To take the boys, we bought some real estate when we first came to Logan. We bought some small office building, which I'm in right now. We bought a four-plex. My maintenance crew were my boys. Every Saturday morning we'd get up, we'd put the lawnmower in the truck or in the trailer and we would go from place to place. One would do the trimming, one would do the mowing, one would do the sweeping, and I employed them. I was teaching them this is broken and so this is. We'd repair it together or we'd do whatever. But then I recognized, say, look, we haven't been by this property since last Saturday, yet people are giving us rent every single day.
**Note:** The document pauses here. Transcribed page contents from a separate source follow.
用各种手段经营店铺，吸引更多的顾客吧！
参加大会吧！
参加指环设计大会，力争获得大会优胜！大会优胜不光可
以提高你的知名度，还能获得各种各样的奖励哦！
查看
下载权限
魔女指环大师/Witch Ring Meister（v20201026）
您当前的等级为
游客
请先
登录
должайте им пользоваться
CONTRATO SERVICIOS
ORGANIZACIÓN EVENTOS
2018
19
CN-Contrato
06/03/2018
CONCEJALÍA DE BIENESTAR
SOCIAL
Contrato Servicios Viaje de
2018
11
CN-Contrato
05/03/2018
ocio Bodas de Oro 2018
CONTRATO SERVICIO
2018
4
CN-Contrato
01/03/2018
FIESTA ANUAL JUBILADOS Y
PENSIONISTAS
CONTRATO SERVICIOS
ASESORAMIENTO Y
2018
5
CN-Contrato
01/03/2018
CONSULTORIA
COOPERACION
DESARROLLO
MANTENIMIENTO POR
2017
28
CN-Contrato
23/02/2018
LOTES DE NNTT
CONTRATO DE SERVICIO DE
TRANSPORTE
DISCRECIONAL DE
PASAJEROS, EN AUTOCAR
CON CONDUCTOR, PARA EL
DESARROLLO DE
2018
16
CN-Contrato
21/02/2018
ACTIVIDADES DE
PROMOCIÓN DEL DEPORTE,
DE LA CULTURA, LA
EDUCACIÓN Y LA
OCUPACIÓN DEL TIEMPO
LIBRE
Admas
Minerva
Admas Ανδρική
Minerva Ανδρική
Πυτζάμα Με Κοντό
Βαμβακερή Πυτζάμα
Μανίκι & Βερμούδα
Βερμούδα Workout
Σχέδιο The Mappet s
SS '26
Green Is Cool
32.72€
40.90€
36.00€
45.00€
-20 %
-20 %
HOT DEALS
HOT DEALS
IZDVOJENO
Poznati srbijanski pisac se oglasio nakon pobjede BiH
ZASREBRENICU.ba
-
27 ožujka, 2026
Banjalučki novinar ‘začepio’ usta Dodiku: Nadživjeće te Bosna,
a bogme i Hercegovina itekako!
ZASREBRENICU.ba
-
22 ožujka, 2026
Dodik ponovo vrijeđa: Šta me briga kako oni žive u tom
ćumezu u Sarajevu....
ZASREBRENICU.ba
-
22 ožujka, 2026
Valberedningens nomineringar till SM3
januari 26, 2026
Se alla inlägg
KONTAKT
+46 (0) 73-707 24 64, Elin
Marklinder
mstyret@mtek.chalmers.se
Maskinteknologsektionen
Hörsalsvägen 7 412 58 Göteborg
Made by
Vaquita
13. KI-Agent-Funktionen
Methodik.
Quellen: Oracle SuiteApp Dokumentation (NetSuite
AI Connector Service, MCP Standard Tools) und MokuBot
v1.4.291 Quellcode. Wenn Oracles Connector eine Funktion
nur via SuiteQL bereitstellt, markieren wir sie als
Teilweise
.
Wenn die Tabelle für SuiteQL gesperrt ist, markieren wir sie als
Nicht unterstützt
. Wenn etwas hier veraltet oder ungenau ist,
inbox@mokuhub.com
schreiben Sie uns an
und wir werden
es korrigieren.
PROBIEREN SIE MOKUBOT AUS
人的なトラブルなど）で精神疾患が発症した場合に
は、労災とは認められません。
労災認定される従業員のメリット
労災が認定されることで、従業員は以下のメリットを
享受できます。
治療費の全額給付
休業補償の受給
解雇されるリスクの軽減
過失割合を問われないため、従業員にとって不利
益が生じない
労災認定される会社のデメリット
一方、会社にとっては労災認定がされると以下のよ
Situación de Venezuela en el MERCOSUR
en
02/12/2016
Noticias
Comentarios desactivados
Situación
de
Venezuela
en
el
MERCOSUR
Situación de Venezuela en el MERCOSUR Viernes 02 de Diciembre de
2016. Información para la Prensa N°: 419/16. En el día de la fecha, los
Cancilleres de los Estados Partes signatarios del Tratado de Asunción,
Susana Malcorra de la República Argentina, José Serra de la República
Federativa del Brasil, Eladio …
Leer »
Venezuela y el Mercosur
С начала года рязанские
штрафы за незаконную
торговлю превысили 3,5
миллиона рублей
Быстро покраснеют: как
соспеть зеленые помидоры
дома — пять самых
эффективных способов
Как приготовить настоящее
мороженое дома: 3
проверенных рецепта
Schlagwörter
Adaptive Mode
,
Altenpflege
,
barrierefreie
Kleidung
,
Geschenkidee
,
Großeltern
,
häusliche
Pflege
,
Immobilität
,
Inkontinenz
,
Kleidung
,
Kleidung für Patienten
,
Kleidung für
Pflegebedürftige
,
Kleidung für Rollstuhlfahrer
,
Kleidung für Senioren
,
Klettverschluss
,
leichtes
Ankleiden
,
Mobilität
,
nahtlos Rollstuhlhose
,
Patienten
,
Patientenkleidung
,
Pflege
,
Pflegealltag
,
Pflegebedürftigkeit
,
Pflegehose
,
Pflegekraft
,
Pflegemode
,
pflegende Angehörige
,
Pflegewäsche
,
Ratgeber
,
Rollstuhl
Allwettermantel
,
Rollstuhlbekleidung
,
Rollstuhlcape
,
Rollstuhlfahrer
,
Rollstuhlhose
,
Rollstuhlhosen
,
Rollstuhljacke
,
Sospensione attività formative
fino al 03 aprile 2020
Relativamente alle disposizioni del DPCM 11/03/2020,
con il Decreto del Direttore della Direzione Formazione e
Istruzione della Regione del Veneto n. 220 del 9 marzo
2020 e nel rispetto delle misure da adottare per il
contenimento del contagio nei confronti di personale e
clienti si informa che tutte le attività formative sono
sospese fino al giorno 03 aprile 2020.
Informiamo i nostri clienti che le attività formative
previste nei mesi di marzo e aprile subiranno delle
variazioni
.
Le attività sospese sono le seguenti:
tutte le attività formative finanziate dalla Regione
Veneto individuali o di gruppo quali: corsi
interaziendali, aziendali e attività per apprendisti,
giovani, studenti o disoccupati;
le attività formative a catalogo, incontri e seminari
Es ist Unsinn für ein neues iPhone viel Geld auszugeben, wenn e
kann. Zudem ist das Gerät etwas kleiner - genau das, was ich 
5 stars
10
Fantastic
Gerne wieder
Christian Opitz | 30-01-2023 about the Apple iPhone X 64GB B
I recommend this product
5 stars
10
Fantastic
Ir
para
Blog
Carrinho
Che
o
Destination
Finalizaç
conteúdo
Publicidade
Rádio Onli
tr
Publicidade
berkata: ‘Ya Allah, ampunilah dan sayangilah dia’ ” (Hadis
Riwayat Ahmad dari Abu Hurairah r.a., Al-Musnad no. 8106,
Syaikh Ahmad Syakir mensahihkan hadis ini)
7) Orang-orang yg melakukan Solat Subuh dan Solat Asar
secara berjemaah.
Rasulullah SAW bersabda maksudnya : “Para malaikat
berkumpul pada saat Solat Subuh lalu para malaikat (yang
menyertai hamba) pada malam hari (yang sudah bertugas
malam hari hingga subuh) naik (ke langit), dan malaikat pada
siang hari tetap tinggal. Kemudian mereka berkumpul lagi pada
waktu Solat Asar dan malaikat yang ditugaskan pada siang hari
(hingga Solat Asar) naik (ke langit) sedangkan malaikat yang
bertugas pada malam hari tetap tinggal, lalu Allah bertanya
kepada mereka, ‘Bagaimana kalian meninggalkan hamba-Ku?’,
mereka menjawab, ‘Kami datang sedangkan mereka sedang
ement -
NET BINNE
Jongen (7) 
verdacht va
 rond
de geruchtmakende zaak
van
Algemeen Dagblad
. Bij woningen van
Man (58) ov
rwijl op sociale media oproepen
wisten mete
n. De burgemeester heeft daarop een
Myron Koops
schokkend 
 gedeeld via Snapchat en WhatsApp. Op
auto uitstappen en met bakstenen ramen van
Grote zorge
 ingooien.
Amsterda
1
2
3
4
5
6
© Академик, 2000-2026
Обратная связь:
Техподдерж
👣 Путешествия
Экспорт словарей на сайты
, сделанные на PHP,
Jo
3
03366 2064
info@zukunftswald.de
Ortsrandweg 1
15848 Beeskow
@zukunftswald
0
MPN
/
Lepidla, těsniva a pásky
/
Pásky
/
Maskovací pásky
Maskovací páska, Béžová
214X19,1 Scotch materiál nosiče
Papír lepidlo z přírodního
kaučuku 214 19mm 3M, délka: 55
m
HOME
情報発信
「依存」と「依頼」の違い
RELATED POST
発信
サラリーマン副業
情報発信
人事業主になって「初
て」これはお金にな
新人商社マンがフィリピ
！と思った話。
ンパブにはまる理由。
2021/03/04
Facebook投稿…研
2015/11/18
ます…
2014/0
That rent translates into that new bat or those new cleats, or then a new basketball or whatever it is that we felt like we needed.

Speaker 2:

At the time. They started realizing that was a form of mailbox money or passive income. I don't know that I intentionally did it, other than that's how we did it. We simply did it. The stakes Scott's younger brother can repair most anything around the house. He's probably the most attentive of the three. The third one he can repair all kinds of stuff. Scott is. I don't know what happened to him. He can't repair a broken mic fixture.

Speaker 3:

I'm a good alligator, he's focused on other things.

Speaker 2:

Right, that was the whole mentality. Is they like the ability that? You know, my dad's the coach, my dad's at practice, my dad's here, my dad's there. Well, my dad's at at still at work, my dad's still at work Again, my dad can't because he's worked, and I think they enjoyed having me around a lot as they grew up. They wanted to have that for themselves and wanted to be able to say wow, we just had something good happen, we're going to celebrate, we're taking the rest of the day off. You're not able to do that when someone else is telling you when to show up for work and when you can leave. I hope that answers your question. That's simply been the practice.

Speaker 2:

What it was is I started to emulate more of what I saw my dad do. And did my dad do it intentionally? I don't think so. Like I said, he came home from war. He had a wife and a three-year-old by the time he got back and he needed to find work. He started doing stuff for himself. He created a business. Right, that's how we did it too.

Speaker 3:

I could add some color as well to this. He was always there. No-transcript Jason never missed the ball game. He might have missed, like the first part, when I hit my first home run in high school, but he was two minutes late. That was more traffic. He was always there.

Speaker 2:

It was your mother.

Speaker 3:

And I got. I had the beautiful opportunity to be recruited by several D1 schools, and the only reason was because I could call dad at noon and be like dad, it's time for ball practice and we would go practice for hours and then he could go back, and so that was. That was a huge advantage and that's something that I'd plan on doing for my kids Past, that is anytime we were playing a game like Jason, jason talked about how we'd go mo and do different things at the apartments and stuff, and then he would talk about it when we'd play cash flow or we'd play Monopoly. He would make sure to take a moment to point out hey, this is what's going on here. Hey, look at this and draw the connections for us.

Speaker 3:

And it wasn't until much later until those connections really started to become real. I was like, okay, now, how exactly do I do that? But it was that foundation of the constant hints. The podcast that I often listen to talks a lot about success. There's no roadmap to success. It only leaves clues, and so you got to pay attention, and I would say that Jason did very well at that.

Speaker 1:

I love that. I love that. I just want to say thank you to the Jason and Scott for sharing some time with us today, sharing how to create an entrepreneurial mindset in the family and also just navigating. I know that's something natural conflict that comes when you merge two different cultures, right. So thank you so much for Scott and Jason for coming on and sharing your life's experience with us. Thank you, thank you.